Maybe just sent pictures on the days you've arranged to FaceTime. You then get 'ex free' days and he gets pictures of what your son has done that day to be able to chat to him about on FaceTime.

I initially thought, send pics on days he's not FaceTiming, but he gets too much of your headspace already.

Quickquestion2020 · 04/04/2020 20:18

He cant expect you to give him every evening. You have other things you need to do. Other people to spend time with. You've set the bar high so you'll have resistance to taking some of that back but you need to be firm that you dont live to serve him. It must be exhausting having to get a 2yr old read to video chat at a set time every single night.

Quickquestion2020 · 04/04/2020 20:20

Plus. It's not YOUR fault he's not seeing his son. It's his. Remember that. HE made you leave. HE isn't isolating. If his family was so important to him then HE would have put the effort in.

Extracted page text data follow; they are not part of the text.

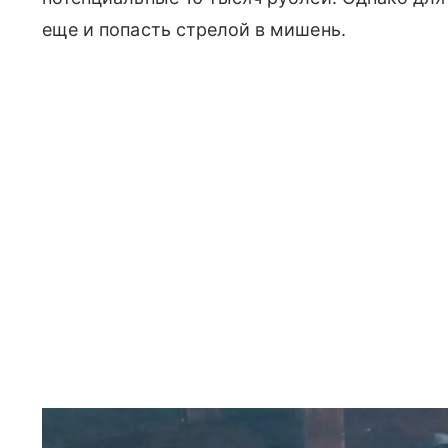
еще и попасть стрелой в мишень.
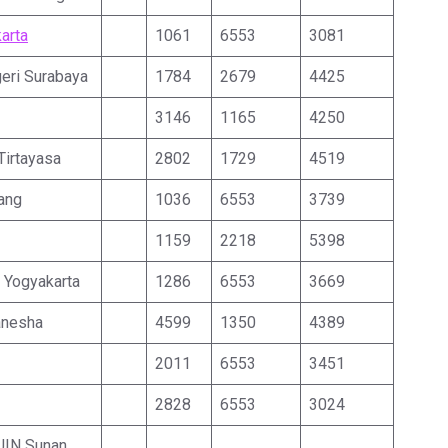
arta
1061
6553
3081
geri Surabaya
1784
2679
4425
3146
1165
4250
Tirtayasa
2802
1729
4519
ang
1036
6553
3739
1159
2218
5398
 Yogyakarta
1286
6553
3669
anesha
4599
1350
4389
2011
6553
3451
2828
6553
3024
 UIN Sunan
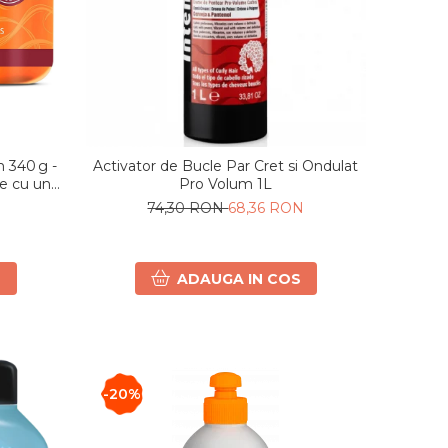
 340 g -
Activator de Bucle Par Cret si Ondulat
e cu unt
Pro Volum 1L
74,30 RON
68,36 RON
S
ADAUGA IN COS
-20%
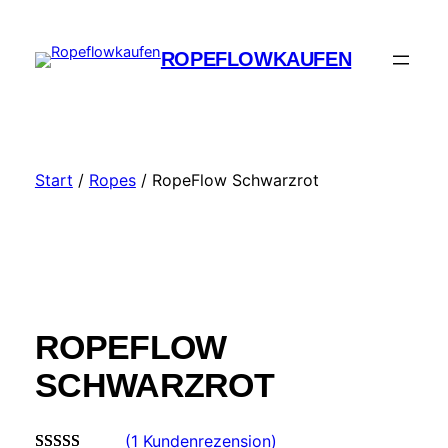
Zum
Inhalt
ROPEFLOWKAUFEN
springen
Start
/
Ropes
/ RopeFlow Schwarzrot
ROPEFLOW
SCHWARZROT
(1 Kundenrezension)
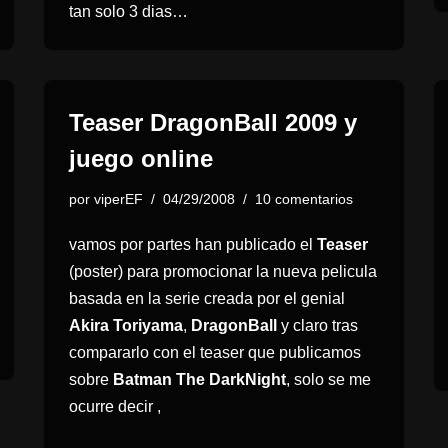
tan solo 3 dias…
Teaser DragonBall 2009 y
juego online
por
viperEF
04/29/2008
10 comentarios
vamos por partes han publicado el
Teaser
(poster) para promocionar la nueva pelicula
basada en la serie creada por el genial
Akira Toriyama
,
DragonBall
y claro tras
compararlo con el teaser que publicamos
sobre
Batman The DarkNight
, solo se me
ocurre decir ,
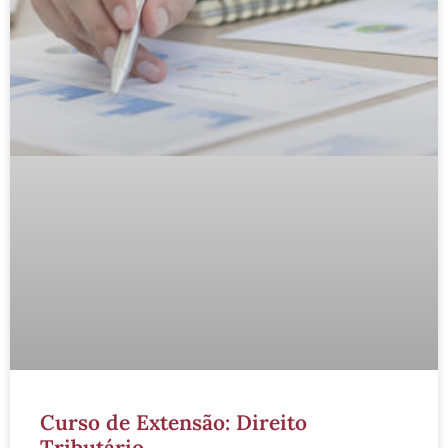
Curso de Extensão: Direito
Tributário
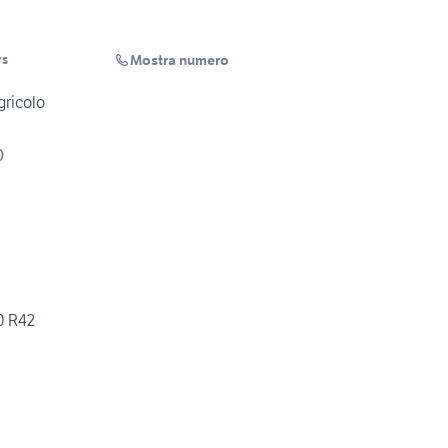
Mostra numero
rs
gricolo
)
0 R42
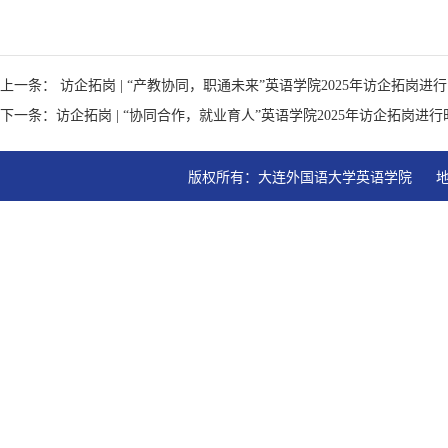
上一条： 访企拓岗 | “产教协同，职通未来”英语学院2025年访企拓
下一条：访企拓岗 | “协同合作，就业育人”英语学院2025年访企拓岗
版权所有：大连外国语大学英语学院   地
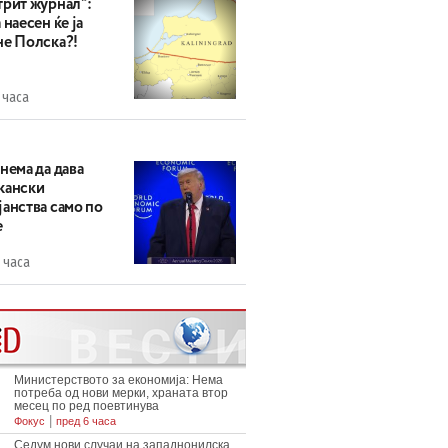
трит журнал“:
 наесен ќе ја
не Полска?!
 часа
нема да дава
кански
анства само по
е
 часа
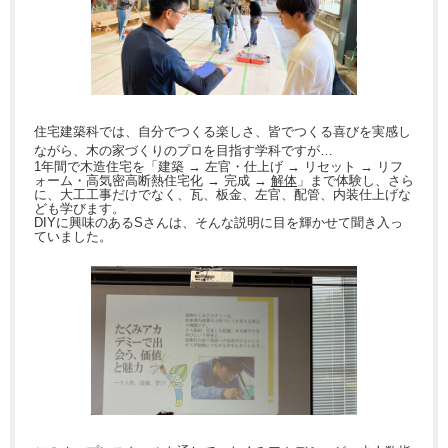
住宅建築科では、自分でつくる楽しさ、皆でつくる喜びを実感し
ながら、木の家づくりのプロを目指す学科ですが…
1
年間で木造住宅を「建築 → 左官・仕上げ → リセット → リフ
ォーム・高気密高断熱住宅化 → 完成 →
解体
」まで体験し、さら
に、大工工事だけでなく、瓦、板金、左官、配管、内装仕上げな
ども学びます。
DIYに興味のあるSさんは、そんな説明に目を輝かせて聞き入っ
ていました。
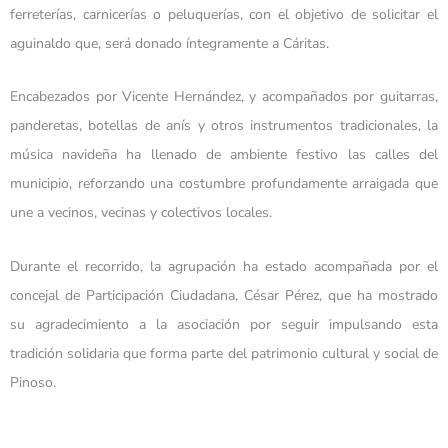
ferreterías, carnicerías o peluquerías, con el objetivo de solicitar el
aguinaldo que, será donado íntegramente a Cáritas.
Encabezados por Vicente Hernández, y acompañados por guitarras,
panderetas, botellas de anís y otros instrumentos tradicionales, la
música navideña ha llenado de ambiente festivo las calles del
municipio, reforzando una costumbre profundamente arraigada que
une a vecinos, vecinas y colectivos locales.
Durante el recorrido, la agrupación ha estado acompañada por el
concejal de Participación Ciudadana, César Pérez, que ha mostrado
su agradecimiento a la asociación por seguir impulsando esta
tradición solidaria que forma parte del patrimonio cultural y social de
Pinoso.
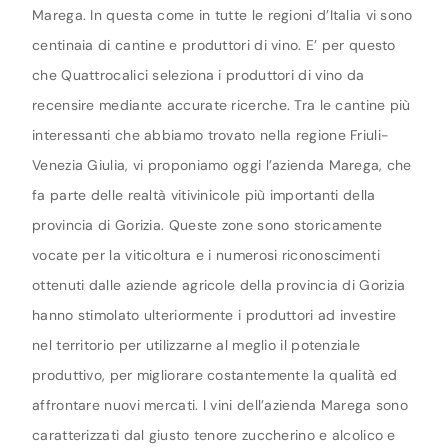
Marega. In questa come in tutte le regioni d’Italia vi sono
centinaia di cantine e produttori di vino. E’ per questo
che Quattrocalici seleziona i produttori di vino da
recensire mediante accurate ricerche. Tra le cantine più
interessanti che abbiamo trovato nella regione Friuli-
Venezia Giulia, vi proponiamo oggi l’azienda Marega, che
fa parte delle realtà vitivinicole più importanti della
provincia di Gorizia. Queste zone sono storicamente
vocate per la viticoltura e i numerosi riconoscimenti
ottenuti dalle aziende agricole della provincia di Gorizia
hanno stimolato ulteriormente i produttori ad investire
nel territorio per utilizzarne al meglio il potenziale
produttivo, per migliorare costantemente la qualità ed
affrontare nuovi mercati. I vini dell’azienda Marega sono
caratterizzati dal giusto tenore zuccherino e alcolico e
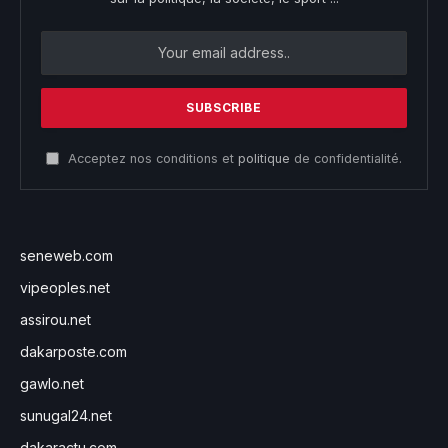
Acceptez nos conditions et
politique
de confidentialité.
seneweb.com
vipeoples.net
assirou.net
dakarposte.com
gawlo.net
sunugal24.net
dakaractu.com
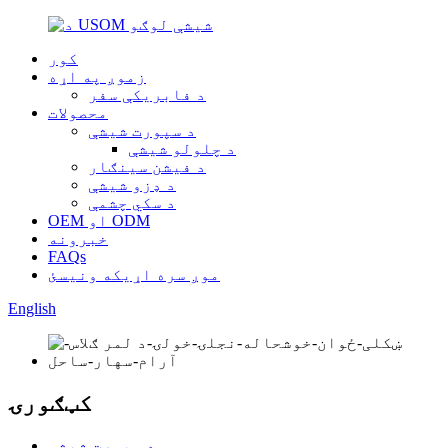
کور
زموږ په اړه
د فابریکې سفر
محصولات
د سپورت شیشې
د چلولو شیشې
د فیشن سینګار
د ډزو شیشې
د سکي چشمې
OEM او ODM
خبرونه
FAQs
موږ سره اړیکه ونیسئ
English
کټګورۍ
د سپورت شیشې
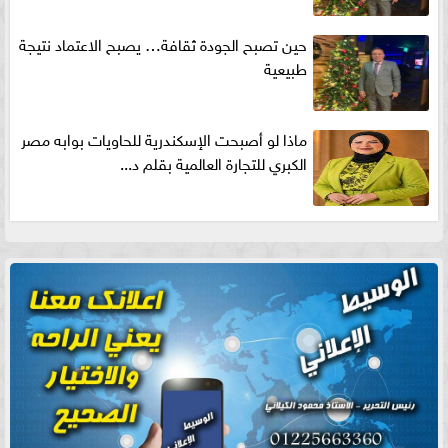
حين تصبح الجودة ثقافة… يصبح الاعتماد نتيجة
طبيعية
ماذا لو أصبحت الإسكندرية للحاويات بوابه مصر
الكبري للتجارة العالمية بقلم د...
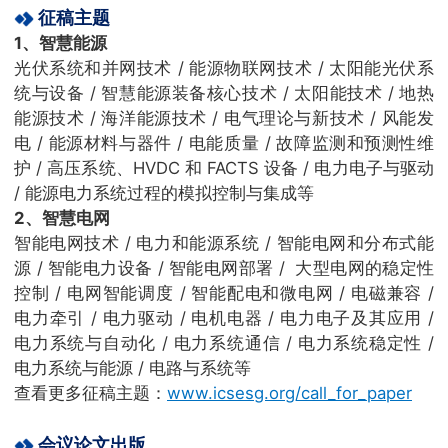
征稿主题
1、智慧能源
光伏系统和并网技术 / 能源物联网技术 / 太阳能光伏系
统与设备 / 智慧能源装备核心技术 / 太阳能技术 / 地热
能源技术 / 海洋能源技术 / 电气理论与新技术 / 风能发
电 / 能源材料与器件 / 电能质量 / 故障监测和预测性维
护 / 高压系统、HVDC 和 FACTS 设备 / 电力电子与驱动
/ 能源电力系统过程的模拟控制与集成等
2、智慧电网
智能电网技术 / 电力和能源系统 / 智能电网和分布式能
源 / 智能电力设备 / 智能电网部署 / 大型电网的稳定性
控制 / 电网智能调度 / 智能配电和微电网 / 电磁兼容 /
电力牵引 / 电力驱动 / 电机电器 / 电力电子及其应用 /
电力系统与自动化 / 电力系统通信 / 电力系统稳定性 /
电力系统与能源 / 电路与系统等
查看更多征稿主题：
www.icsesg.org/call_for_paper
会议论文出版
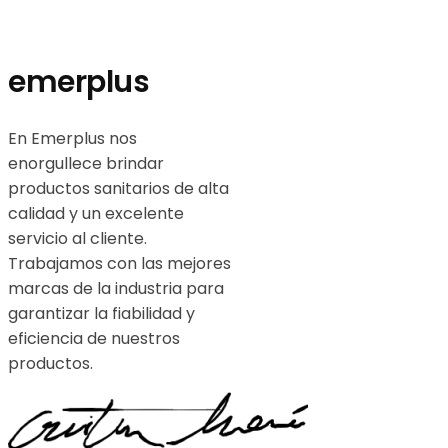
emerplus
En Emerplus nos
enorgullece brindar
productos sanitarios de alta
calidad y un excelente
servicio al cliente.
Trabajamos con las mejores
marcas de la industria para
garantizar la fiabilidad y
eficiencia de nuestros
productos.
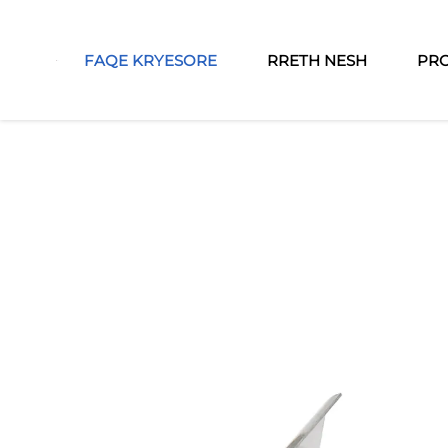
FAQE KRYESORE
RRETH NESH
PR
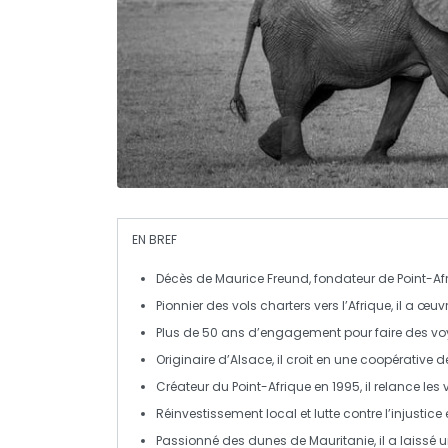
EN BREF
Décès
de Maurice Freund, fondateur de Point-Afr
Pionnier des
vols charters
vers l’Afrique, il a œuv
Plus de 50 ans d’engagement pour faire des
vo
Originaire d’Alsace, il croit en une
coopérative d
Créateur du Point-Afrique en 1995, il relance les
Réinvestissement local et lutte contre
l’injustice
Passionné des
dunes de Mauritanie
, il a laissé 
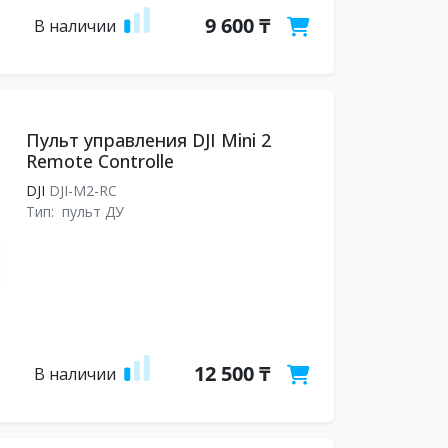
9 600 ₸
В наличии
Пульт управления DJI Mini 2
Remote Controlle
DJI
DJI-M2-RC
Тип:
пульт ДУ
12 500 ₸
В наличии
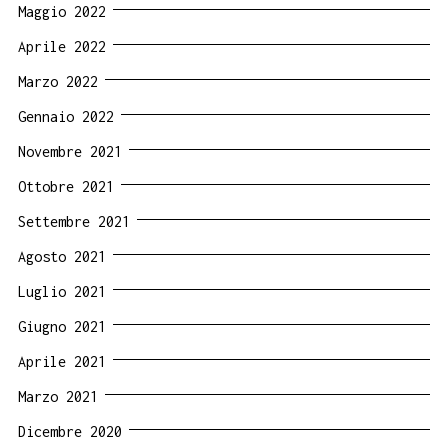
Maggio 2022
Aprile 2022
Marzo 2022
Gennaio 2022
Novembre 2021
Ottobre 2021
Settembre 2021
Agosto 2021
Luglio 2021
Giugno 2021
Aprile 2021
Marzo 2021
Dicembre 2020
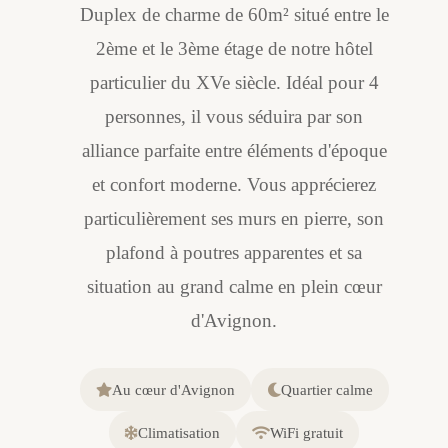
Duplex de charme de 60m² situé entre le
2ème et le 3ème étage de notre hôtel
particulier du XVe siècle. Idéal pour 4
personnes, il vous séduira par son
alliance parfaite entre éléments d'époque
et confort moderne. Vous apprécierez
particulièrement ses murs en pierre, son
plafond à poutres apparentes et sa
situation au grand calme en plein cœur
d'Avignon.
Au cœur d'Avignon
Quartier calme
Climatisation
WiFi gratuit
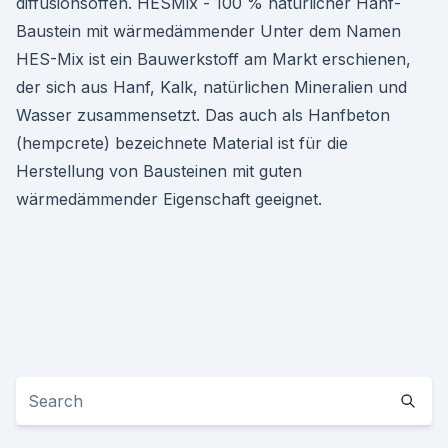
diffusionsoffen. HESMix - 100 % natürlicher Hanf-
Baustein mit wärmedämmender Unter dem Namen
HES-Mix ist ein Bauwerkstoff am Markt erschienen,
der sich aus Hanf, Kalk, natürlichen Mineralien und
Wasser zusammensetzt. Das auch als Hanfbeton
(hempcrete) bezeichnete Material ist für die
Herstellung von Bausteinen mit guten
wärmedämmender Eigenschaft geeignet.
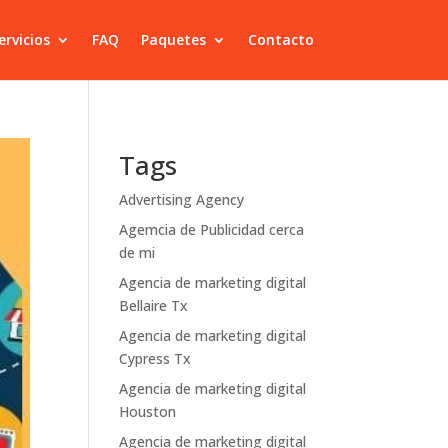
ervicios
FAQ
Paquetes
Contacto
Tags
Advertising Agency
Agemcia de Publicidad cerca
de mi
Agencia de marketing digital
Bellaire Tx
Agencia de marketing digital
Cypress Tx
Agencia de marketing digital
Houston
Agencia de marketing digital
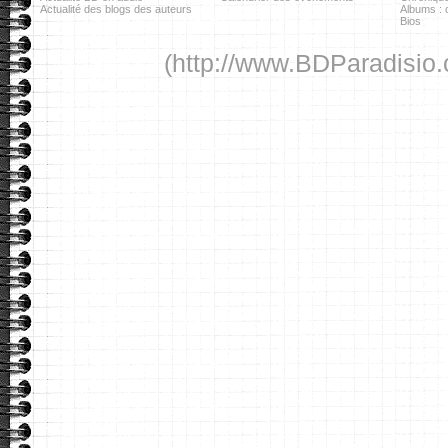
Actualité des blogs des auteurs
Albums : c
Bios
(http://www.BDParadisio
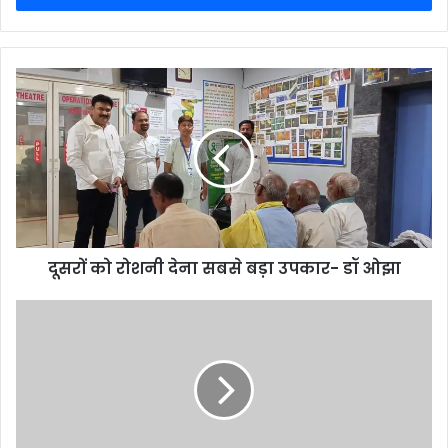
दूसरों को रोशनी देना सबसे बड़ा उपकार- डॉ ओझा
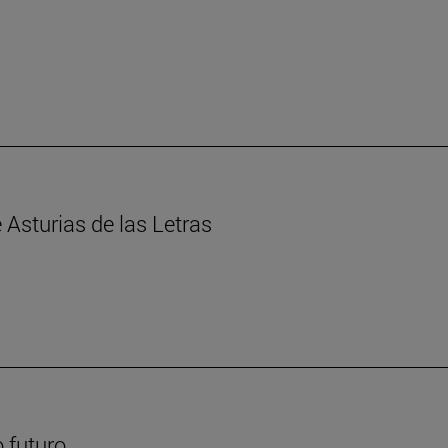
Asturias de las Letras
 futuro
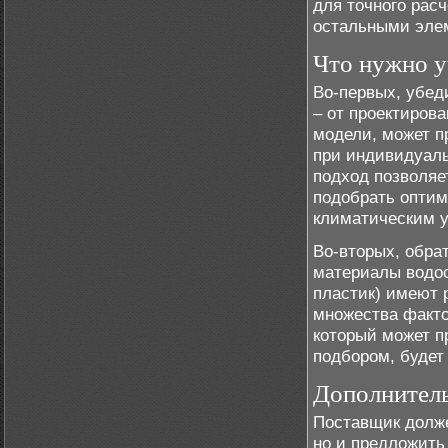
для точного рас
остальными эле
Что нужно у
Во-первых, убед
– от проектиров
модели, может п
при индивидуаль
подход позволяет
подобрать оптим
климатическим 
Во-вторых, обра
материалы водос
пластик) имеют 
множества факто
который может п
подбором, будет
Дополнитель
Поставщик долже
но и предложить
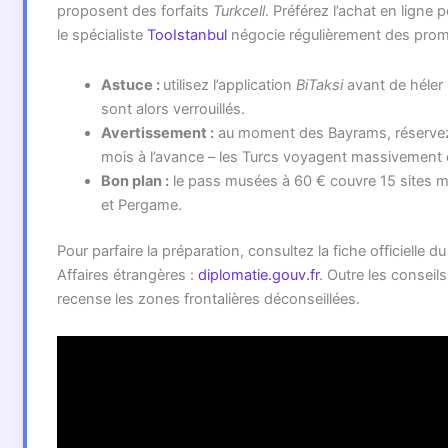
proposent des forfaits
Turkcell
. Préférez l’achat en ligne po
le spécialiste
TooIstanbul
négocie régulièrement des prom
Astuce :
utilisez l’application
BiTaksi
avant de héler u
sont alors verrouillés.
Avertissement :
au moment des Bayrams, réservez
mois à l’avance – les Turcs voyagent massivement e
Bon plan :
le pass musées à 60 € couvre 15 sites 
et Pergame.
Pour parfaire la préparation, consultez la fiche officielle d
Affaires étrangères :
diplomatie.gouv.fr
. Outre les conseils 
recense les zones frontalières déconseillées.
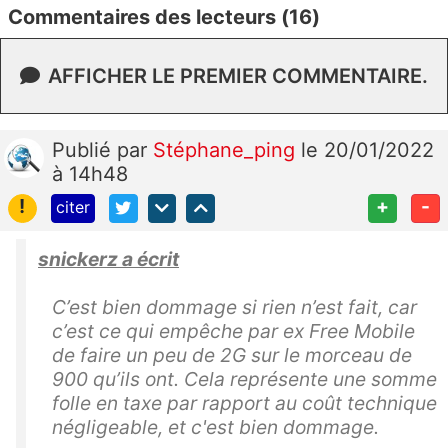
Commentaires des lecteurs (16)
AFFICHER LE PREMIER COMMENTAIRE.
Publié
par
Stéphane_ping
le 20/01/2022
à 14h48
!
+
-
citer
snickerz a écrit
C’est bien dommage si rien n’est fait, car
c’est ce qui empêche par ex Free Mobile
de faire un peu de 2G sur le morceau de
900 qu’ils ont. Cela représente une somme
folle en taxe par rapport au coût technique
négligeable, et c'est bien dommage.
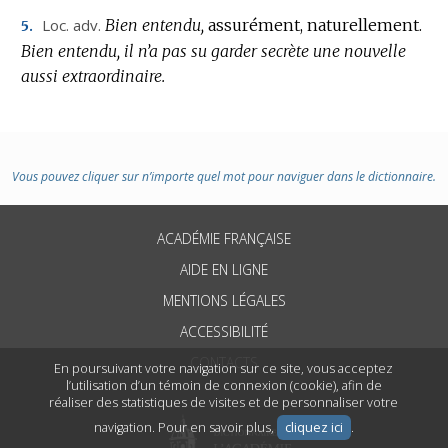
Loc.
adv.
Bien entendu,
assurément, naturellement.
5.
Bien entendu, il n’a pas su garder secrète une nouvelle
aussi extraordinaire.
Vous pouvez cliquer sur n’importe quel mot pour naviguer dans le dictionnaire.
ACADÉMIE FRANÇAISE
AIDE EN LIGNE
MENTIONS LÉGALES
ACCESSIBILITÉ
CONTACTS
En poursuivant votre navigation sur ce site, vous acceptez
l’utilisation d’un témoin de connexion (cookie), afin de
réaliser des statistiques de visites et de personnaliser votre
navigation. Pour en savoir plus,
cliquez ici
.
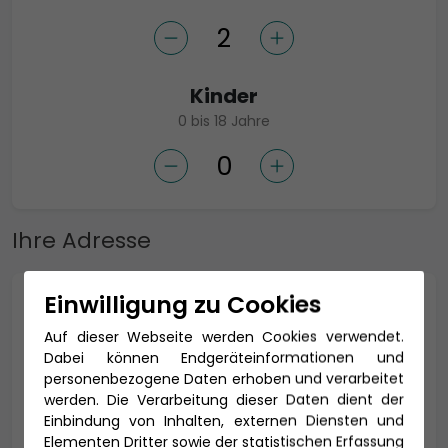
Kinder
0 bis 18 Jahre
Ihre Adresse
Einwilligung zu Cookies
Anrede *
Auf dieser Webseite werden Cookies verwendet.
Dabei können Endgeräteinformationen und
personenbezogene Daten erhoben und verarbeitet
werden. Die Verarbeitung dieser Daten dient der
Titel
Einbindung von Inhalten, externen Diensten und
Elementen Dritter sowie der statistischen Erfassung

katmarie · 04/04/2020 20:22

If he is raging it is because he is losing control, not because you're doing anything wrong. Grey rock all the way, I dont think that message from him even requires a response, but if you do feel the need to reply, just reiterate, 'these are the days ds is available, he is not available on any other days'.

Your ex sounds like a complete tosser tbh, I cant imagine why you're divorcing him! Courage and strength though, and hang on to the mantra, 'what's best for ds' I guarantee that what's best for ds isn't living like hes in the Truman show just so your ex can feel like hes still in control.

HeyDuggeewhatchadoin · 04/04/2020 20:26

I would just ignore him and distract yourself with something else for this evening.
Block him till Tuesday now. You're doing so well.

abitlostandalwayshungry · 04/04/2020 20:43

Don't engage! Remember, you don't owe him an explanation. why only 3 days? because YOU are making the rules now. you are doing so well, reading the whole thread shows how strong you are.